* Task goal
Write the next part of the climate trends notebook below, picking up after its final line of code.

---------- Document extract ----------

#Global Climate Trends

##Analysis


In [12]:
# Dependencies and Setup
import pandas as pd
import os
import csv
import matplotlib.pyplot as plt
import scipy.stats as st
import numpy as np
from scipy.stats import linregress

In [19]:
# Folder paths
input_folder = os.path.join('input')
output_folder = os.path.join('output')

In [20]:
def process_file(file_name, column_name):
    # Create array to store data for merging
    df_array = []

    # Read the csv file
    input_df = pd.read_csv(os.path.join(input_folder, file_name))

    # Loop over the columns of the dataframe skipping the first column
    for column in input_df.columns[1:]:
        # Create a new dataframe with the country and the year
        temp_df = input_df[['Country', column]].copy()

        # Adding a new column to the dataframe and positionong
        temp_df.insert(0, 'Year', column)

        # Rename for column
        temp_df.rename(columns={column: column_name}, inplace=True)

        # Adding the new dataframe to the array
        df_array.append(temp_df)

    return pd.concat(df_array, ignore_index=True)

In [21]:
def merge_dfs(dfs, column_list):
    # Store the first dataframe as initial value
    merged_df = dfs[0]

    # Loop over the dataframes starting from the second place in the array - always the 2nd, regardless of the df
    for df in dfs[1:]:
        # Merge the dataframes
        merged_df = pd.merge(merged_df, df, on=column_list, how='outer')

    # Return the merged dataframe
    return merged_df

In [22]:
dfs = [
    process_file('primary_energy_consumption.csv', 'Primary Energy Consumption'),
    process_file('energy_consumption_per_capita.csv', 'Energy Consumption per Capita'),
    process_file('co2_emissions.csv', 'CO2 Emissions'),
]

merged_dfs = merge_dfs(dfs, ['Country', 'Year'])
merged_dfs

FileNotFoundError: [Errno 2] No such file or directory: 'input/primary_energy_consumption.csv'

In [None]:
# Read the energy data per source
energy_source_df = pd.read_csv(os.path.join(input_folder, 'energy_consumption_by_source.csv'))
energy_source_df

In [None]:
# Create an array to store the dataframes
df_energy_source_array = []

# Loop over unique values in the column "Product"
for product in energy_source_df['Product'].unique():

    # Create an array to store the temporary dataframes
    df_array = []

    # Loop over the columns of the dataframe skipping the first 3 columns
    for column in energy_source_df.columns[3:]:
        
        # Filter the dataframe where column "Product" is equal to the product
        filtered_df = energy_source_df[energy_source_df['Product'] == product]

        # Create a new dataframe with the country and the year
        temp_df = filtered_df[['Country', column]].copy()

        # Add a new "Year" column to the dataframe
        temp_df.insert(0, 'Year', column)
            
        # Rename the value column
        temp_df.rename(columns={column: f'Energy Source {product}'}, inplace=True)

        # Adding the new dataframe to the array
        df_array.append(temp_df)

    # Concatenate the dataframes in the array
    df_merged = pd.concat(df_array, ignore_index=True)

    # Append the dataframe to the final array
    df_energy_source_array.append(df_merged)

---------- Provided data ----------

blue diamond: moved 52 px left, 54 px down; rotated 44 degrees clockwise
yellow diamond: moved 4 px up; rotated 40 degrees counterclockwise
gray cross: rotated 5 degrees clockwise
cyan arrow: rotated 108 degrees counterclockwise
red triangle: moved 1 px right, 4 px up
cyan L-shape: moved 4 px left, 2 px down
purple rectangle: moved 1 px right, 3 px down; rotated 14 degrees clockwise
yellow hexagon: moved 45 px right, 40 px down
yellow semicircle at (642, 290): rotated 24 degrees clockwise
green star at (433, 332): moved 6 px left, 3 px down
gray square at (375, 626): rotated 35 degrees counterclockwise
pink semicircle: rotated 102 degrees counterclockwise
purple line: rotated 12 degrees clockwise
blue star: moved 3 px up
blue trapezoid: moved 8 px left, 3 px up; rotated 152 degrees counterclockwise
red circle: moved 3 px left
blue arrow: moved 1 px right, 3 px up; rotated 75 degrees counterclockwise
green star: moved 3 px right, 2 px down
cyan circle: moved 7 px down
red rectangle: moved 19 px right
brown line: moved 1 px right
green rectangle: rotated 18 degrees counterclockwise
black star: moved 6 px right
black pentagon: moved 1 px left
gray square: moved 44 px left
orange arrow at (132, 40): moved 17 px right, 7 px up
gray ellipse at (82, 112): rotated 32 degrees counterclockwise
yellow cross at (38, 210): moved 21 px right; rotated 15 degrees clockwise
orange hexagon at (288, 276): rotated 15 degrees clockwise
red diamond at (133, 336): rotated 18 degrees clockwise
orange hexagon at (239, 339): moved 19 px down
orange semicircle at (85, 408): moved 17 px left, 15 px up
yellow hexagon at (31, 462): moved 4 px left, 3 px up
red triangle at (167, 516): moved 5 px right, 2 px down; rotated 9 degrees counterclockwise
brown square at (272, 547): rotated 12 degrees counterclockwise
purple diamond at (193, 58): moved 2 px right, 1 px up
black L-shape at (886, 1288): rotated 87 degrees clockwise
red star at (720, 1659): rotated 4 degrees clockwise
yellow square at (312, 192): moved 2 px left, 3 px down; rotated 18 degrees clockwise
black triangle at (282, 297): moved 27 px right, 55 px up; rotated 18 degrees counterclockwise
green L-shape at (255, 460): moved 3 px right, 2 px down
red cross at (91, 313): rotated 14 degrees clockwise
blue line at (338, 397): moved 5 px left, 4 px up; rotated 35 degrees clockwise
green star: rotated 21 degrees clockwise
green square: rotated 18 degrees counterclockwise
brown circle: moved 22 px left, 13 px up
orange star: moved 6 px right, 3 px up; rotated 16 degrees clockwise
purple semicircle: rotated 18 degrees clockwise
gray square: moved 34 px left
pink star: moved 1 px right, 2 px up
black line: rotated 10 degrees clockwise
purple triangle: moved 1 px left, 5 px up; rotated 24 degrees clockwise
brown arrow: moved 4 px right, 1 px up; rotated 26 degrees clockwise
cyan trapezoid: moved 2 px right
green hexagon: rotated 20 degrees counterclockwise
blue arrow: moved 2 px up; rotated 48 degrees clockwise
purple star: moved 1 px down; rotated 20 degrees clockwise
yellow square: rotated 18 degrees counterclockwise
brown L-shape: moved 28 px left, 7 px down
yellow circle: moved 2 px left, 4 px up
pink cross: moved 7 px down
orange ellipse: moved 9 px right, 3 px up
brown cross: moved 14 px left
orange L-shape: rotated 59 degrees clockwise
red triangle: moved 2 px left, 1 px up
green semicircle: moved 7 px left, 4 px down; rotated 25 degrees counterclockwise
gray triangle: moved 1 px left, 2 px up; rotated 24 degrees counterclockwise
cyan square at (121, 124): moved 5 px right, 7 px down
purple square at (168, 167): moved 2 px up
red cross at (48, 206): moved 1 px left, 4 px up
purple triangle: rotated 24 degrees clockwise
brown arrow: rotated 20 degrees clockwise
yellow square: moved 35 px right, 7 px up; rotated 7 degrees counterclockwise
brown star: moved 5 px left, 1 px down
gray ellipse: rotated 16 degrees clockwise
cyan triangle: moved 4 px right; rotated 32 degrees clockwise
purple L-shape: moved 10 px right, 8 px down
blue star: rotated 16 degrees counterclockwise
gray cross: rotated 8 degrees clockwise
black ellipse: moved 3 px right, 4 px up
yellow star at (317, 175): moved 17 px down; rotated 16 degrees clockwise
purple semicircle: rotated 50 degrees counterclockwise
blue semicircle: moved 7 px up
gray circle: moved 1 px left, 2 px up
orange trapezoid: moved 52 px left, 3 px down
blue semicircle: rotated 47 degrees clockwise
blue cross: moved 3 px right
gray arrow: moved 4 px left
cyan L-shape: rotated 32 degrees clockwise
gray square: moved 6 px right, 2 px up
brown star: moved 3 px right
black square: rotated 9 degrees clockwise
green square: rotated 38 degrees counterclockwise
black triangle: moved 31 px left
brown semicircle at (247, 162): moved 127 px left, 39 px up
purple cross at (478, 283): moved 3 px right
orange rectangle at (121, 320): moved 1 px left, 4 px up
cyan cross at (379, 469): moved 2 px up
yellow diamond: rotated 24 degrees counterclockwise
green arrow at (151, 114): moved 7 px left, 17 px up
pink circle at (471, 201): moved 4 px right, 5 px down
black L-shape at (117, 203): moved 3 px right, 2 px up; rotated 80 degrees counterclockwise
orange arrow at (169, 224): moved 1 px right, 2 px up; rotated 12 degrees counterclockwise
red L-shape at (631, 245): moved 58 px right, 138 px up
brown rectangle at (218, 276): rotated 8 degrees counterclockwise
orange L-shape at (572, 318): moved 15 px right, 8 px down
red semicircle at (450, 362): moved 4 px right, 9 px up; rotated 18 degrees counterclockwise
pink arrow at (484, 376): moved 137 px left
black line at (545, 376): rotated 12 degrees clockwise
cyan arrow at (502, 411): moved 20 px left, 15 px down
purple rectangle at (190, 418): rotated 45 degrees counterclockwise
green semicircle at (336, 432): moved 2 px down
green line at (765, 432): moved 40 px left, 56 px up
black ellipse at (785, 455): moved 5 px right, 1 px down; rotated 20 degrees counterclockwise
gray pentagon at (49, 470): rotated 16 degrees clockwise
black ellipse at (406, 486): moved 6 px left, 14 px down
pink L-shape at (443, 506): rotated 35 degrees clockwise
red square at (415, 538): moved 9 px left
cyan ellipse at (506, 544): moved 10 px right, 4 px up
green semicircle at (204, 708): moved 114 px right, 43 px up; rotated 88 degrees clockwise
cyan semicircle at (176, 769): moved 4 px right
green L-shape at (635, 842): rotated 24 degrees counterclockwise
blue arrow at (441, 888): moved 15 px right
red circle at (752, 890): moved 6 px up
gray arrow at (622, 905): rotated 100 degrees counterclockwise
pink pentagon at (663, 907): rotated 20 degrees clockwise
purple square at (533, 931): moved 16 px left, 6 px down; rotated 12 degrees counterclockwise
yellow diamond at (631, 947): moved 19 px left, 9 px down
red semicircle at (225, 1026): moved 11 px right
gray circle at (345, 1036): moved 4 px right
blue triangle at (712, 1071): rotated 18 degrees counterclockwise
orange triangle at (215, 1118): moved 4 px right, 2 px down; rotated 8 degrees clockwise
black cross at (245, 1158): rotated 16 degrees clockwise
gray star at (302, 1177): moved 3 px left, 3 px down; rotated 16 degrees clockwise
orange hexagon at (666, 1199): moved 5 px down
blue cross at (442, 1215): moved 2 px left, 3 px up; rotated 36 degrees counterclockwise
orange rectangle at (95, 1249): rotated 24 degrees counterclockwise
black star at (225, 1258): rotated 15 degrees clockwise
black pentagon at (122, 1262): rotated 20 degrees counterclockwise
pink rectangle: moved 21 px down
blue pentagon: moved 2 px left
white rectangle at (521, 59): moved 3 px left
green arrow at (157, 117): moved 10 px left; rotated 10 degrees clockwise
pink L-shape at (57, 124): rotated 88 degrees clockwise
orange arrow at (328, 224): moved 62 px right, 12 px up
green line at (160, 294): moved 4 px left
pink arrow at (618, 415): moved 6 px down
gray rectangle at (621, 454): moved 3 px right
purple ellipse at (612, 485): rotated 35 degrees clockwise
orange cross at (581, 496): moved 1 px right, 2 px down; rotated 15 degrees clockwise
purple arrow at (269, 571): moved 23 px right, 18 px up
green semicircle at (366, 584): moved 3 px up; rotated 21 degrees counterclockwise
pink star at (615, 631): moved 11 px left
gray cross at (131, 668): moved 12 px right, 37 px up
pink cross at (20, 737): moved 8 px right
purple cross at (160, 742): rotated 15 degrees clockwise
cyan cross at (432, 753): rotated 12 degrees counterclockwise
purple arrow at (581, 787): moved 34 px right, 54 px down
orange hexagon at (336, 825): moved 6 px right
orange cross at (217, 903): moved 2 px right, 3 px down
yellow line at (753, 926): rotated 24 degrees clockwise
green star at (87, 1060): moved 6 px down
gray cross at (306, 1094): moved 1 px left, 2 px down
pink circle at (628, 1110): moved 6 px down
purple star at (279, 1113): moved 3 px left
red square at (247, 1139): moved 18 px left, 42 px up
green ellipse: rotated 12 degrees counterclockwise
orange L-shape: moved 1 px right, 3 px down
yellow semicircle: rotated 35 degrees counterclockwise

----------

* Solved problem
# Merge the dataframes
merged_energy_source_df = merge_dfs(df_energy_source_array, ['Country', 'Year'])
merged_energy_source_df


In [None]:
# Find overlapping values in column between the two dataframes
def find_overlap(dfs, column):
    # Create a set to store the unique values of the first dataframe
    unique_values = set(dfs[0][column].unique())

    # Loop over the dataframes starting from the second place in the array
    for df in dfs[1:]:
        # Update the set with the unique values of the current dataframe
        unique_values = unique_values.intersection(df[column].unique())

    # Return the set
    return unique_values


In [None]:
# Filter the dataframe to keep only values in the list per column
def filter_df(df, column, values):
    # Return the filtered dataframe
    return df[df[column].isin(values)]

In [18]:
# Find year and country intersection between the two dataframes
years = find_overlap([merged_dfs, merged_energy_source_df], 'Year')
countries = find_overlap([merged_dfs, merged_energy_source_df], 'Country')

# Filter the dataframes
filtered_df = filter_df(filter_df(merged_dfs, 'Year', years), 'Country', countries)
filtered_energy_source_df = filter_df(filter_df(merged_energy_source_df, 'Year', years), 'Country', countries)

# Merge the dataframes based on year and country
final_df = pd.merge(filtered_df, filtered_energy_source_df, on=['Country', 'Year'], how='outer')

# Write the final dataframe to a csv file
final_df.to_csv(os.path.join(output_folder, 'final_data.csv'), index=False)

final_df


NameError: name 'find_overlap' is not defined

## What are the projected carbon footprints of countries in the next 10-20 years, considering population growth and the distribution of energy sources?

In [None]:
# Get count of countries
country_counts = final_df['Country'].value_counts()

# Print each unique country
for country, count in country_counts.items():
    print(country)

# List the total number of unique countries
total_countries = len(country_counts)
print(f'Total number of unique countries: {total_countries}')

In [None]:
# Calculate total energy consumption per capita over time
average_energy_consumption_per_capita = final_df.groupby('Year')['Energy Consumption per Capita'].mean()

# Print 
print(f'Year | Average Energy Consumption per Capita {total_energy_consumption}')

In [None]:
# Calculate percentage change of energy use per capita over the years
average_energy_consumption_per_capita_shifted = average_energy_consumption_per_capita.shift(1)
percentage_change = ((average_energy_consumption_per_capita - average_energy_consumption_per_capita_shifted) / average_energy_consumption_per_capita_shifted) * 100

# Combine average energy consumption per capita and percentage change into a new DataFrame with percentages
average_energy_df = pd.DataFrame({
    'Average Annual Percentage Change of Energy Use per Capita': percentage_change.map("{:.2f}%".format)
})

# Print the average energy consumption per capita percentage change over time
print(average_energy_df)

In [None]:
# Analyze and compare CO2 emissions and energy consumption

# Convert to numerical values to avoid error
final_df['CO2 Emissions'] = pd.to_numeric(final_df['CO2 Emissions'], errors='coerce')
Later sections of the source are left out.